• Brief:
Write out again the entries from the first line to the line that includes "デビュー時は、「イタリアンレッド」と「ブーンシルバーメタリ", keeping both of those lines.

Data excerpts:
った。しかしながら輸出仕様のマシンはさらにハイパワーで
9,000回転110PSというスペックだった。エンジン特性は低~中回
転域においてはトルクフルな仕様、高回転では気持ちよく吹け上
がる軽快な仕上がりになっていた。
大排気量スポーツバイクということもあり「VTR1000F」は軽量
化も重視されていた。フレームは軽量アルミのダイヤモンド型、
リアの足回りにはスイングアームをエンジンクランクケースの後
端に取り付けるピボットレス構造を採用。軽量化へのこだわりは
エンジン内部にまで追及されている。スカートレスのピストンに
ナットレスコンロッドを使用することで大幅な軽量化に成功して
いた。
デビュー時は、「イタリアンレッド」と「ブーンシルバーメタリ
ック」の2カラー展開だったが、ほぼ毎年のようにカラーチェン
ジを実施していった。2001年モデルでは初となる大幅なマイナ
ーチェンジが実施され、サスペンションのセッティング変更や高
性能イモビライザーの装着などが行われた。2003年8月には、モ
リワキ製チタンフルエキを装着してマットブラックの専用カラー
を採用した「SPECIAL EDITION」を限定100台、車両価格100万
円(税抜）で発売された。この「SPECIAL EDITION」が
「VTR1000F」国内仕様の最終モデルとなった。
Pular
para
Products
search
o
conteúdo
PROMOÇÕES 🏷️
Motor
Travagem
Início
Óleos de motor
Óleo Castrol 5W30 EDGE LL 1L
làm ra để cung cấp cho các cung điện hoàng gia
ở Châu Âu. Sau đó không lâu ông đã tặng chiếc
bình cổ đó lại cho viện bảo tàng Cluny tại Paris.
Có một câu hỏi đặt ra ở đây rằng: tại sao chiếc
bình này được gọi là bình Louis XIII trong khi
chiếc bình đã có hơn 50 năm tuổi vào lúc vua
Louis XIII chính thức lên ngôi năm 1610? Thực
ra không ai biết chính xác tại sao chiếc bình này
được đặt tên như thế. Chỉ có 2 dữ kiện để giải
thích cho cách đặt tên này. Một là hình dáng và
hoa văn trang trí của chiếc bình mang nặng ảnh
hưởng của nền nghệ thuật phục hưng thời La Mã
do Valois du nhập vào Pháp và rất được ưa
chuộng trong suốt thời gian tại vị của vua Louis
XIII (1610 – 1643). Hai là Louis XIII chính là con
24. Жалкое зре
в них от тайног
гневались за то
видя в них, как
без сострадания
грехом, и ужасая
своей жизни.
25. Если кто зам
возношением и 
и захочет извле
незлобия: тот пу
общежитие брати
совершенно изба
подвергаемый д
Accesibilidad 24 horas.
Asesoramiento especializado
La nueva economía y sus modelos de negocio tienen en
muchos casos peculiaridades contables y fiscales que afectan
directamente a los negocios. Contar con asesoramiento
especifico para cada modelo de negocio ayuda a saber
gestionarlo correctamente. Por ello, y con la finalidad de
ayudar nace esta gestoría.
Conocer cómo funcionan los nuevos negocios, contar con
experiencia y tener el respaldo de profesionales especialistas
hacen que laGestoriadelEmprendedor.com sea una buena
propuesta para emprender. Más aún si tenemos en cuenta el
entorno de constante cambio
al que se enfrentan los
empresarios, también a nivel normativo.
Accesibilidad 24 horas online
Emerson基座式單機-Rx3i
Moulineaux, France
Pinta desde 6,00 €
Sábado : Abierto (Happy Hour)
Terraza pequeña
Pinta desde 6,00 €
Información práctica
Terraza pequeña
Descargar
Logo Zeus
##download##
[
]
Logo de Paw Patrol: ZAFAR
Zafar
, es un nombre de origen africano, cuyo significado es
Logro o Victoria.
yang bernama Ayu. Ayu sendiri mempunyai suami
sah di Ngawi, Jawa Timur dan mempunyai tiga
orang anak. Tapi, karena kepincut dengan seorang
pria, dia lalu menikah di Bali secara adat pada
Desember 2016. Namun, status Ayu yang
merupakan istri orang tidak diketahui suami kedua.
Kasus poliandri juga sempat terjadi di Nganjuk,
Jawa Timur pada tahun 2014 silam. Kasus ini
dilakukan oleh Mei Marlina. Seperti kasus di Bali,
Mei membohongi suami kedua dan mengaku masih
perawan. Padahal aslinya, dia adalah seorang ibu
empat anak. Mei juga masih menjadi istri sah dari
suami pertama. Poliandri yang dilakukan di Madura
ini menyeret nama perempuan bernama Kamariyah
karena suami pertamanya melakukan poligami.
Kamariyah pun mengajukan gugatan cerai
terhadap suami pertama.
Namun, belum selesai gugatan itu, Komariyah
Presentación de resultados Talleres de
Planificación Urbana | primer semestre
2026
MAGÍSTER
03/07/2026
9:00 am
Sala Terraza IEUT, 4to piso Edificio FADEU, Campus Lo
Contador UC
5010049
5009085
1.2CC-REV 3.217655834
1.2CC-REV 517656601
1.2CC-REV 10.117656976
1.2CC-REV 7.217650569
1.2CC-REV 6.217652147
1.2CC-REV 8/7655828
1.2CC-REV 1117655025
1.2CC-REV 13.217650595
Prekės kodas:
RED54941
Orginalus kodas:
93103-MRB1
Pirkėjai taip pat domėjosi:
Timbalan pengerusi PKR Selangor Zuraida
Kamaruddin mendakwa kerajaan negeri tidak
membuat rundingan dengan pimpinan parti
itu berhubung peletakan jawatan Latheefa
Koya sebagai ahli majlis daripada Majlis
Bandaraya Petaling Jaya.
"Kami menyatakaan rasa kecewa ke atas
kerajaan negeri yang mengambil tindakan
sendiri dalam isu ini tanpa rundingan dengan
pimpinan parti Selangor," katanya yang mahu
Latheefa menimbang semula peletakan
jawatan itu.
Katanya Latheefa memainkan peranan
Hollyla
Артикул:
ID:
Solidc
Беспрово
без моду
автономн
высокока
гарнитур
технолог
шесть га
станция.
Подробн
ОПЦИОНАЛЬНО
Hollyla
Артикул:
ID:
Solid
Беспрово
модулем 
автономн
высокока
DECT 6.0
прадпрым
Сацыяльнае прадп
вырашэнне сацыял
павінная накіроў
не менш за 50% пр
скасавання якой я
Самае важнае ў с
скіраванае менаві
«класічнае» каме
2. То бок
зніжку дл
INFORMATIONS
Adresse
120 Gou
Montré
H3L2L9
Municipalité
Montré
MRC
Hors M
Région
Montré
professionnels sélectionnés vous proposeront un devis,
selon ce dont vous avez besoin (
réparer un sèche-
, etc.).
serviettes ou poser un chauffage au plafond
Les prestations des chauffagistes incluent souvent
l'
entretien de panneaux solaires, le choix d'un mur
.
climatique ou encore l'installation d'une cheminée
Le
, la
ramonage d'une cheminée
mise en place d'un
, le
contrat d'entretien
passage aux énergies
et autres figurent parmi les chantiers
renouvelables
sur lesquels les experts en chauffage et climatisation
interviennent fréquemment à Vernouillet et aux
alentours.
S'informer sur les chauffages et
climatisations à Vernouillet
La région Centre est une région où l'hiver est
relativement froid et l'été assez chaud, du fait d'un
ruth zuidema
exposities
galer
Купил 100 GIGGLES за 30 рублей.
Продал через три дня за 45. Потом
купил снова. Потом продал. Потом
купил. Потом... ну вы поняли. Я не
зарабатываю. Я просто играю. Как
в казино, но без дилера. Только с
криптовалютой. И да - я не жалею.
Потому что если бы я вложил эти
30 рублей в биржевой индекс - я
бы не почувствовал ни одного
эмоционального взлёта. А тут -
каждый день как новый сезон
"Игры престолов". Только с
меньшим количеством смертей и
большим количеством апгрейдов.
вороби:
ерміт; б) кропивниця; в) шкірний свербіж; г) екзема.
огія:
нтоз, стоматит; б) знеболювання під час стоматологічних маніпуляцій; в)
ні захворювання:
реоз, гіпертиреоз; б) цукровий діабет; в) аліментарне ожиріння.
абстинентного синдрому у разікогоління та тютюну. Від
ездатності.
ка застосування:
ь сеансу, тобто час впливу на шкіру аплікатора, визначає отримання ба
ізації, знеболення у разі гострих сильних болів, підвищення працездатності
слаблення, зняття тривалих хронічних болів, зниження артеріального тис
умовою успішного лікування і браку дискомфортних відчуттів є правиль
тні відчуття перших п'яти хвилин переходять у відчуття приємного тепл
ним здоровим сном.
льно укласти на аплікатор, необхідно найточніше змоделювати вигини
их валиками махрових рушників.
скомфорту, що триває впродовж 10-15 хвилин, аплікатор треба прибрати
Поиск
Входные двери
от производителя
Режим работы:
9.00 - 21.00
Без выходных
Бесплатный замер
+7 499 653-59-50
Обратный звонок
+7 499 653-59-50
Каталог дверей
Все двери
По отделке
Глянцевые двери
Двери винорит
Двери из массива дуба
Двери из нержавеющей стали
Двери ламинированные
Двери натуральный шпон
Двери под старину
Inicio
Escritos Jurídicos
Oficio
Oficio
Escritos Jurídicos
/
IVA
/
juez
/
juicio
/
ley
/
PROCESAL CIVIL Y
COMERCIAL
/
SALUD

• Exercise output:
った。しかしながら輸出仕様のマシンはさらにハイパワーで
9,000回転110PSというスペックだった。エンジン特性は低~中回
転域においてはトルクフルな仕様、高回転では気持ちよく吹け上
がる軽快な仕上がりになっていた。
大排気量スポーツバイクということもあり「VTR1000F」は軽量
化も重視されていた。フレームは軽量アルミのダイヤモンド型、
リアの足回りにはスイングアームをエンジンクランクケースの後
端に取り付けるピボットレス構造を採用。軽量化へのこだわりは
エンジン内部にまで追及されている。スカートレスのピストンに
ナットレスコンロッドを使用することで大幅な軽量化に成功して
いた。
デビュー時は、「イタリアンレッド」と「ブーンシルバーメタリ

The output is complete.